Many psychological studies show that the human decision-making process is imperfect. In particular, individuals deviate from economic rationality. For example, they make different choices depending on how a given problem is presented to them.


However, simply because some investors place a lot of weight on psychological factors and less weight on fundamentals doesn’t mean everyone should follow the idea that the financial markets are crazy. In general, if both optimists and pessimists trade in the market, there may not be any destabilizing effect


In general, when a psychological explanation of movements in the market appears, it must be read carefully and rationally evaluated because there are many biases that may affect decision-making. Let's take overconfidence. Overconfident people tend to overestimate themselves. Financially speaking, there are those who have confidence and no ability in the market. Thus, they select stocks randomly. Some of them will underperform but others will outperform. Something similar happens with an overconfident person who has some skills. Not all his picks may do well. The result will depend on his overall ability to find undervalued stocks, not on his level of confidence in them. On average, if one is able to pinpoint undervalued stocks, it does not matter whether one is highly confident or not so confident.
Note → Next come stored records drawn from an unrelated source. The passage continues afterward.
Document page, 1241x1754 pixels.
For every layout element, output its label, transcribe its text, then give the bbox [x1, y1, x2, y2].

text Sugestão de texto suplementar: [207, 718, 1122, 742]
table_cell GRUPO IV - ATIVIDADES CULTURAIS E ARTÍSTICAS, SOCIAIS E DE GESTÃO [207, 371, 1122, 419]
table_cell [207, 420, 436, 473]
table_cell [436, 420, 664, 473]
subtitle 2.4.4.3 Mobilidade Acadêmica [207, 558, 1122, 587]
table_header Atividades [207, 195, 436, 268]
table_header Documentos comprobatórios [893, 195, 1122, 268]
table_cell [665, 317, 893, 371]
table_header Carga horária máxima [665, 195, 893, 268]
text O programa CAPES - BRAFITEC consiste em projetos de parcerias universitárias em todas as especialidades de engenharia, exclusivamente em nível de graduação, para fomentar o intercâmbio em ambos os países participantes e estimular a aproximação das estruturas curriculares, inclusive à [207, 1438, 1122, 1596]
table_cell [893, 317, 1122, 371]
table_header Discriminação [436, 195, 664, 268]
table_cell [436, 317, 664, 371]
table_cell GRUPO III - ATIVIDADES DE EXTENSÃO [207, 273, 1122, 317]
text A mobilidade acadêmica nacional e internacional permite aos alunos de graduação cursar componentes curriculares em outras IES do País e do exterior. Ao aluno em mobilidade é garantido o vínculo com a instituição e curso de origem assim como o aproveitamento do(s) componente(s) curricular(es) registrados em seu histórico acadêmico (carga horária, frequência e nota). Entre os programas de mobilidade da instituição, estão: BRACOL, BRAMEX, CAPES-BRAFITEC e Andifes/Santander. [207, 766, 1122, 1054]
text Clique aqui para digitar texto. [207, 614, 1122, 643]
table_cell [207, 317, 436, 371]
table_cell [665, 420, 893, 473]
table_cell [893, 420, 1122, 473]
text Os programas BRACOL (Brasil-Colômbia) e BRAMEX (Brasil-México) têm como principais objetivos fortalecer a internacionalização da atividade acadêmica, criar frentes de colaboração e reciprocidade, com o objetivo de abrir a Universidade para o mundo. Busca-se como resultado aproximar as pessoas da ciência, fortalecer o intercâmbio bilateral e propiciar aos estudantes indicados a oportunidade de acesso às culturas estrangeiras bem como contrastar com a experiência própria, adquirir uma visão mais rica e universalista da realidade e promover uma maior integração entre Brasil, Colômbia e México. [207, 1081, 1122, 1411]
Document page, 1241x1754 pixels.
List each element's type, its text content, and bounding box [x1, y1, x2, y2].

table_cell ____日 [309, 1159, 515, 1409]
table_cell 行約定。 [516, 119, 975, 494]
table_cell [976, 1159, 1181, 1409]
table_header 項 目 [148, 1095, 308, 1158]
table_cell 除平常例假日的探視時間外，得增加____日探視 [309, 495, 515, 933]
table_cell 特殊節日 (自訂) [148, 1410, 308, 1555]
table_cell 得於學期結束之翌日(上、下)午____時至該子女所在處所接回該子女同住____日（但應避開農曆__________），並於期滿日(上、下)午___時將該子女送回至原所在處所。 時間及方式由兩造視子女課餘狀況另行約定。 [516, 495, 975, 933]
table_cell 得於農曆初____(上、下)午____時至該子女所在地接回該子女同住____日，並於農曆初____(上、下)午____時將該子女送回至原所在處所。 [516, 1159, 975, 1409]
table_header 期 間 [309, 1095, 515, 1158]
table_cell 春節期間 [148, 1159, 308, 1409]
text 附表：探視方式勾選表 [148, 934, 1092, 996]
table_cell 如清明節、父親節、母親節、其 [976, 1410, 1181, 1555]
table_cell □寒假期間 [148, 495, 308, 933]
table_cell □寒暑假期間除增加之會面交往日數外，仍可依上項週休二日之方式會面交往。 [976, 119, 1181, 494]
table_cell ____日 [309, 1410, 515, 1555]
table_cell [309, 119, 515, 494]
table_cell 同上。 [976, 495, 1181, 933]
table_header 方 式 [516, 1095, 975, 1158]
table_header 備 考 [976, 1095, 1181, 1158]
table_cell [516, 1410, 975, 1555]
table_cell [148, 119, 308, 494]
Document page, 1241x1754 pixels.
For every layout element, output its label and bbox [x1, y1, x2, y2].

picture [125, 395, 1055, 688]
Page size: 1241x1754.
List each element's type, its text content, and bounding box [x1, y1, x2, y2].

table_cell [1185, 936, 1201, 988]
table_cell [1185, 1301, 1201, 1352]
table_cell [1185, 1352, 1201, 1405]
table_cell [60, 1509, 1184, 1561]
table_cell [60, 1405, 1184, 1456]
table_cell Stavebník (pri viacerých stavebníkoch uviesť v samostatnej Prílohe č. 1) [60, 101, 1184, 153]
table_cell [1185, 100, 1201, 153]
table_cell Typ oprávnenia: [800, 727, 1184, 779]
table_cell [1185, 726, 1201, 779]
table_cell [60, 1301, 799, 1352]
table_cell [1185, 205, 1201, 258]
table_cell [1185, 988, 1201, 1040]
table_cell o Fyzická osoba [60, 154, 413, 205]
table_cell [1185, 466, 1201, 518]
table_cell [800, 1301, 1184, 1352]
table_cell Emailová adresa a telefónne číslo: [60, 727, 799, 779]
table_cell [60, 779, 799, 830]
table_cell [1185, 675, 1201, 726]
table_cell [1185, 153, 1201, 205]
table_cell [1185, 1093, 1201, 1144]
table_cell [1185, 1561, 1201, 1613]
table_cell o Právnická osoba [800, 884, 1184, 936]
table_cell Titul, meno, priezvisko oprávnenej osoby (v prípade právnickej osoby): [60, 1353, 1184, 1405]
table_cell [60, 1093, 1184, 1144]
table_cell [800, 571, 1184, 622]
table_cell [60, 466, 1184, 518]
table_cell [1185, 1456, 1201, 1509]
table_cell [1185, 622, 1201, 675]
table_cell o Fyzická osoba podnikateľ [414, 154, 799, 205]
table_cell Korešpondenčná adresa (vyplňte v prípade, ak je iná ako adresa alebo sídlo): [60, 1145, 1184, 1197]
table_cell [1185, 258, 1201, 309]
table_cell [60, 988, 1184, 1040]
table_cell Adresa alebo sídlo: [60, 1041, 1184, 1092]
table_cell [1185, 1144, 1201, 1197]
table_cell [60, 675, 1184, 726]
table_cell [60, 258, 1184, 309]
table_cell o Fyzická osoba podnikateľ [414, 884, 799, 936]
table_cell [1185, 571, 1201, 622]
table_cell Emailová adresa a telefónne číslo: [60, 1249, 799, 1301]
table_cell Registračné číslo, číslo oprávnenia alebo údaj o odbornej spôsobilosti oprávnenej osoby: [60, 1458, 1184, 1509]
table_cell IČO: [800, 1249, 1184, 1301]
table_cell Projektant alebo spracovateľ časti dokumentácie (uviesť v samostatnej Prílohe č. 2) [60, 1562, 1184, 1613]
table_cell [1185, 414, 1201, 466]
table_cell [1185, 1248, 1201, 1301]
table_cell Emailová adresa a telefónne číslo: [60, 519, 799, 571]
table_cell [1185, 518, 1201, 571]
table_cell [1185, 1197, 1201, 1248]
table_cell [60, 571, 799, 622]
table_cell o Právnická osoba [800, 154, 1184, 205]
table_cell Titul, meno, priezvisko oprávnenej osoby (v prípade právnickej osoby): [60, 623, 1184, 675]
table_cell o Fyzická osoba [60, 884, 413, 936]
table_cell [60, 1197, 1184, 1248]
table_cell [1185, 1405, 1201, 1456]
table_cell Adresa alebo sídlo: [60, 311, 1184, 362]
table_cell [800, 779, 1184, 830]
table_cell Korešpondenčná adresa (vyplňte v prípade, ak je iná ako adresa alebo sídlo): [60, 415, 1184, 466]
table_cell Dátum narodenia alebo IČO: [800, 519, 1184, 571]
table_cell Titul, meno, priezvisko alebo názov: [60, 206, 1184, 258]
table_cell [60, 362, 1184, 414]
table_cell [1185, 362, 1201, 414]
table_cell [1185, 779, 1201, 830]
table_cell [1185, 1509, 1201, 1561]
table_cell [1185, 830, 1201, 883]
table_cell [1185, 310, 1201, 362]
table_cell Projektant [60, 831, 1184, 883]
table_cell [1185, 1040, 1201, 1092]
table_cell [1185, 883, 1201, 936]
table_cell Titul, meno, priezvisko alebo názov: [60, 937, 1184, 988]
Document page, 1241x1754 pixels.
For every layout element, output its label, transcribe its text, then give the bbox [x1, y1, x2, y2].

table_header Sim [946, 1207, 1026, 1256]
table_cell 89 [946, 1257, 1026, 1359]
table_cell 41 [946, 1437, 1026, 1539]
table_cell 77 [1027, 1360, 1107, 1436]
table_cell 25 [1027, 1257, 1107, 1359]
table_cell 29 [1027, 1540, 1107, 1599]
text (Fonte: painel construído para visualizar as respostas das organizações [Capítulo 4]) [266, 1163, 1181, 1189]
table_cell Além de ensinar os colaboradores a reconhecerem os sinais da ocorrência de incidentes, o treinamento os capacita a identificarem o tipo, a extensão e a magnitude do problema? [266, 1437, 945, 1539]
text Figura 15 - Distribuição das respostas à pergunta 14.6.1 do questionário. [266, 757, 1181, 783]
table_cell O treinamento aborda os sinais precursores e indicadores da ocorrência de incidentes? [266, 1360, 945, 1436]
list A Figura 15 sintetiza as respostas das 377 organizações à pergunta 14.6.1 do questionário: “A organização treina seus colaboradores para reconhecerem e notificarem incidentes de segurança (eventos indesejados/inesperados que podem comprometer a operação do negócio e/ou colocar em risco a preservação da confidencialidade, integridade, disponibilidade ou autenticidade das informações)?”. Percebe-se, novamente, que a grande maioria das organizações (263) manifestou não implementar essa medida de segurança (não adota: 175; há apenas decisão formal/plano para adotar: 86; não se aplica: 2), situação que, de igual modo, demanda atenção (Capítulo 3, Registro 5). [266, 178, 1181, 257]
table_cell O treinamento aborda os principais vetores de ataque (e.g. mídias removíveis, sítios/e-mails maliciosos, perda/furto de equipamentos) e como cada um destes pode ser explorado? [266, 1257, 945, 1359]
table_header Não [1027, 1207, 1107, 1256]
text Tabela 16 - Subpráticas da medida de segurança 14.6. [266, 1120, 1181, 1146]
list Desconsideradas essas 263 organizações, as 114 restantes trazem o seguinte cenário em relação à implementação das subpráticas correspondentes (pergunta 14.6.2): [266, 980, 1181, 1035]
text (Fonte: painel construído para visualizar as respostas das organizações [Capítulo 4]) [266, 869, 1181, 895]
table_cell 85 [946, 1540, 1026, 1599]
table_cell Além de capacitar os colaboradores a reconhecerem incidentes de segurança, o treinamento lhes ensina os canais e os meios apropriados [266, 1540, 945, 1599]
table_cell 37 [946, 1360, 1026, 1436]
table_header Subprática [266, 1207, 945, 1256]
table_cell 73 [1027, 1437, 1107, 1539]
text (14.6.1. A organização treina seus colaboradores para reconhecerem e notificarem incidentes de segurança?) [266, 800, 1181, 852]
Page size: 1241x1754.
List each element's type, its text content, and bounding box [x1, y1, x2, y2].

In some situations, biases may indeed be destructive. One common bias is that of not selling a stock at a loss. But one thinks that the stock is overvalued, then one should sell even if the current price is below expected cost and this will bring a loss.


Another bias is comparing the stock market to a casino. If one can do well in gambling at a casino, there is more possibility to be wrong than right. The stock market becomes a casino when one tries to time the short-term price movements. In that case, beliefs may lead one to trade excessively, and trading costs will harm performance.


Everyone has biases. However, it is necessary to think how they will affect behavior and whether that behavior is harmful. Where do these biases come from?


Why do people believe that a trend in prices will continue? Probably because of their own experiences with a wide variety of charts since childhood, they naturally see patterns even when there are none.


Likewise, why do investors follow others into investing in companies when it is well known that past successes generally do not predict the future? Once again, they are probably reacting on the basis of their experiences with patterns in life in general.


Biases are formed on the extrapolation of knowledge from past to future events, from one field to another. However, what is important is to reduce biases.


The purpose of understanding psychology is to reduce the irrational component in decision making. To apply psychology in stock buying and selling decisions, the first thing is to explore the primary reason for making that decision.


In any case, systematic thinking will help determine what one knows or does not know and overcome psychological biases. When one does not know the answer, a judgment call needs to be done.


The ultimate question should always be, “Is this rational based on all that I know?” A set of basic questions about the stock and psychology will help everyone do well in the stock market.


Overall, knowledge of fundamentals should help estimate the company’s long-term future, and knowledge of psychology should help inject rationality into decisions.


The more knowledge someone may have on psychological biases, the better the person can function in the volatile stock market. The entire market may be influenced by psychological reasons, not by fundamental reasons alone. From an investment perspective, the bottom line is that the market will continue to fluctuate and give solid opportunities every so often. Value in the long run is determined by fundamentals, while short-term gyrations reflect market participants’ psychological weaknesses, such as herding. Knowledge is the best antidote to making wrong decisions.